The election of three Momentum candidates – including key Corbyn ally Jon Lansman – on Monday to Labour’s national executive committee was reluctantly accepted by moderates for want of a better option. Several Labour MPs anonymously complained to the press that they would go independent should the party try to bring in trigger ballots – but the fact these quotes are anonymous shows that no-one is willing to take the fight public just yet.
The events of today, however, will give Labour centrists food for thought. With the Corbyn-wing of the party now boasting a clear majority on the committee, members were given a glimpse of what that means in terms of Labour’s future. A vote by the NEC saw Ann Black ousted as chair of the Disputes Panel and replaced with Christine Shawcroft, by 22 votes to 15, this afternoon. The panel is responsibly for deciding whether to investigate sexist, racist, homophobic and anti-semitic abuse.

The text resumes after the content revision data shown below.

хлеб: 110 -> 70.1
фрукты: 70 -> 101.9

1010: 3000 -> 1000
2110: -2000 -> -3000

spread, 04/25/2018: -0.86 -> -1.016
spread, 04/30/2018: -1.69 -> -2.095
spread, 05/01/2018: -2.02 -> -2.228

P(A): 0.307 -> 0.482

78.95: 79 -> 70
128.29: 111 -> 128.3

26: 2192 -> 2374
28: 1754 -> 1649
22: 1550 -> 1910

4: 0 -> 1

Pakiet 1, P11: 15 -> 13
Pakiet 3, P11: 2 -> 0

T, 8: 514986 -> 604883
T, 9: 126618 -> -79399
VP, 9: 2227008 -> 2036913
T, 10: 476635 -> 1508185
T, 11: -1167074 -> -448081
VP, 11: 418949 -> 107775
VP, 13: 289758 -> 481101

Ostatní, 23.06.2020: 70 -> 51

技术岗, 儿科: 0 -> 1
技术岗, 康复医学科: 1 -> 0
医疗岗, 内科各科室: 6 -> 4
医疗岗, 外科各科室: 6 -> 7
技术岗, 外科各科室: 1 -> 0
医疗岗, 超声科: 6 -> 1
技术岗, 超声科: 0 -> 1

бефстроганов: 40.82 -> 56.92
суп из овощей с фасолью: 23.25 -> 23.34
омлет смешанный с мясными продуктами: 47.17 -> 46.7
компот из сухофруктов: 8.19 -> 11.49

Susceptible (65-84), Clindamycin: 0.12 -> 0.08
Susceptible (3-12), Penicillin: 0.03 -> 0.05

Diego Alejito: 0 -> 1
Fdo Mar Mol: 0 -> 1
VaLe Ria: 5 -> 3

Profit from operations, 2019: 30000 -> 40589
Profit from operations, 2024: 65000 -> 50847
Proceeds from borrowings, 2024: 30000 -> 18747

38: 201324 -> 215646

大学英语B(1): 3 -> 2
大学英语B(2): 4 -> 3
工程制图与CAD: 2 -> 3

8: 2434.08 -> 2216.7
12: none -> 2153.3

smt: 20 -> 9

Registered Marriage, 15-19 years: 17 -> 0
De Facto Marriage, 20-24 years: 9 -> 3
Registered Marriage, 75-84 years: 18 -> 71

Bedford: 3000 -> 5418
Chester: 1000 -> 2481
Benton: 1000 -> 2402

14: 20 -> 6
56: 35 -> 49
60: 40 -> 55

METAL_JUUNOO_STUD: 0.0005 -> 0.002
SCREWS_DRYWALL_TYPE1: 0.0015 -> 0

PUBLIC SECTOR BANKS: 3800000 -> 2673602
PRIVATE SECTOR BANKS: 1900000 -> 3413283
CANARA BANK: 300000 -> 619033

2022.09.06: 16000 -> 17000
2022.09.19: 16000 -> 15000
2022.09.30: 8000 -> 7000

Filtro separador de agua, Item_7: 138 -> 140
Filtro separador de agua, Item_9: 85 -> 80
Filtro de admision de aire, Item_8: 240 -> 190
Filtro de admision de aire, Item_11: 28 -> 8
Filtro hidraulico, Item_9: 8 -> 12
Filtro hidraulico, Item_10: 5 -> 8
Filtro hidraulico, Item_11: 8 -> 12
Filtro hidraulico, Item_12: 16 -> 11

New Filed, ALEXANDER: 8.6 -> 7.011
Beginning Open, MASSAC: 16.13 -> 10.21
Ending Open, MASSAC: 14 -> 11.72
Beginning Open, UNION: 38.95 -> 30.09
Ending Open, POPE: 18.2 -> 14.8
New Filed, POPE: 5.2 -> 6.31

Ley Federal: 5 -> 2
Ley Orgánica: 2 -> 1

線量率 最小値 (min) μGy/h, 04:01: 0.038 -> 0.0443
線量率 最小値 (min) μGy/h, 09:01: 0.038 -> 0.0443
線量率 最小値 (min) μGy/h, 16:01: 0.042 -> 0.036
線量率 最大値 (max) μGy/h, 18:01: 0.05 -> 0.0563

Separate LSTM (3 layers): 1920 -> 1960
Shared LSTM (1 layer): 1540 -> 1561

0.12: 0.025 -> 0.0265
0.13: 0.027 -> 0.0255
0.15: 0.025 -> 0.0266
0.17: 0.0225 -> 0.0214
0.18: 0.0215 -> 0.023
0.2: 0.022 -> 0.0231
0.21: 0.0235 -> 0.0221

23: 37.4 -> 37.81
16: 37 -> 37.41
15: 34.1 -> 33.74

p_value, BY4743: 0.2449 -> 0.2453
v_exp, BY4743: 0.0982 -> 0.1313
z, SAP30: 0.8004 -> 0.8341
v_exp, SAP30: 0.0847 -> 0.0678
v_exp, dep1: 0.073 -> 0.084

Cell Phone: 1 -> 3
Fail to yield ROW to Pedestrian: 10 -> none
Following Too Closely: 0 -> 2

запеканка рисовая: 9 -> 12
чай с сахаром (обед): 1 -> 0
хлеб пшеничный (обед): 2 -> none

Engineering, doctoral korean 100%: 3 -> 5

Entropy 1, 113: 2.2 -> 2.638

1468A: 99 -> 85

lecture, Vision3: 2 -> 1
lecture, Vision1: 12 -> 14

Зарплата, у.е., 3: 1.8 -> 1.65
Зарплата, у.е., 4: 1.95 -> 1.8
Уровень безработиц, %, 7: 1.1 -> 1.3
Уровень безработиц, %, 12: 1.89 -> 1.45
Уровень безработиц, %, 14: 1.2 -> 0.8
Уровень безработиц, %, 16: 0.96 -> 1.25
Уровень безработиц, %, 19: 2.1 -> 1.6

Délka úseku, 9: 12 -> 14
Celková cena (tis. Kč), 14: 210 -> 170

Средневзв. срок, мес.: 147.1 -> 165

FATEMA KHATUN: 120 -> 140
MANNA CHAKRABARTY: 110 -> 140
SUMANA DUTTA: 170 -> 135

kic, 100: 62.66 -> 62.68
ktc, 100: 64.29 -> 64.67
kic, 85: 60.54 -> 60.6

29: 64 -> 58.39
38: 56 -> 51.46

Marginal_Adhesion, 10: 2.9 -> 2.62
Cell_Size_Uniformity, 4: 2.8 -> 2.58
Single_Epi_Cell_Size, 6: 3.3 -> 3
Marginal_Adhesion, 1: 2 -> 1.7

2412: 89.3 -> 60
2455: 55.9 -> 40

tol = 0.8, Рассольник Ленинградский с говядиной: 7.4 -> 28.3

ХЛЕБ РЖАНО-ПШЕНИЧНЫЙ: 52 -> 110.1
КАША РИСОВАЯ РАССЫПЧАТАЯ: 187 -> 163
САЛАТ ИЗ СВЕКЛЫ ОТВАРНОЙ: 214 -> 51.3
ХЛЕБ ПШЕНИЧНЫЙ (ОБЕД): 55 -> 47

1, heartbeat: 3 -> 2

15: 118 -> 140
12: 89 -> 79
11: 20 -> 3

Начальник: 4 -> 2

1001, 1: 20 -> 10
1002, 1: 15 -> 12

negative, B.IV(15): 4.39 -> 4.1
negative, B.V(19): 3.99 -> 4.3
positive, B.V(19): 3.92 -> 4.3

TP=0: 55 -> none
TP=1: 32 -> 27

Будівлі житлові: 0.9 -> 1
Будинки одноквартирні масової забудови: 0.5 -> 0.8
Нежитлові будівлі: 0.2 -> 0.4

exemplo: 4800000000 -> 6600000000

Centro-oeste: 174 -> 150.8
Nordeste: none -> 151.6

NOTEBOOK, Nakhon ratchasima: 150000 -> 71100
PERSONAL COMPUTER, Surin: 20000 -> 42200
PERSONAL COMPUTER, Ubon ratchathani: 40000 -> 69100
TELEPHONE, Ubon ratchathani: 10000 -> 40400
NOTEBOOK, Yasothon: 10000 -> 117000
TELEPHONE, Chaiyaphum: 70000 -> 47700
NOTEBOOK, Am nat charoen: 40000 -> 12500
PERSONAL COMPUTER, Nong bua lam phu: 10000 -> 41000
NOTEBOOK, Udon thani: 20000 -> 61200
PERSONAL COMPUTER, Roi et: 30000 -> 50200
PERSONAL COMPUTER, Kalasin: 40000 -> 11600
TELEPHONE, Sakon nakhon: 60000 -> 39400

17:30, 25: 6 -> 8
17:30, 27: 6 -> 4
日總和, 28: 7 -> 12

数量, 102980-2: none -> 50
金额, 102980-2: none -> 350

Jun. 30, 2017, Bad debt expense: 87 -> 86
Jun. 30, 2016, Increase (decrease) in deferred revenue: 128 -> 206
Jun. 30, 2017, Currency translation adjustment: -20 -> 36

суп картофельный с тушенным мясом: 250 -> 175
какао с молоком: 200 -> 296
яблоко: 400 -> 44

This is an intriguing move given that Black was not regarded to be on the right of the party – she was a critic of Tony Blair. However, her great sin is that she is not factional. Her replacement falls firmly into the Corbyn faction – previously describing Corbyn’s Labour opponents as ‘hard-right’. But aside from internal party politics, Shawcroft’s appointment has ruffled feathers as she will now play a crucial role in managing party discipline and given that she herself was suspended from the party in 2015 (for publicly supporting disgraced Tower Hamlets mayor Lutfur Rahman) the initial signs aren’t all that promising. Those so-called ‘hard-right’ opponents have been quick to criticise her appointment and the contempt of the ‘Momentum-left’.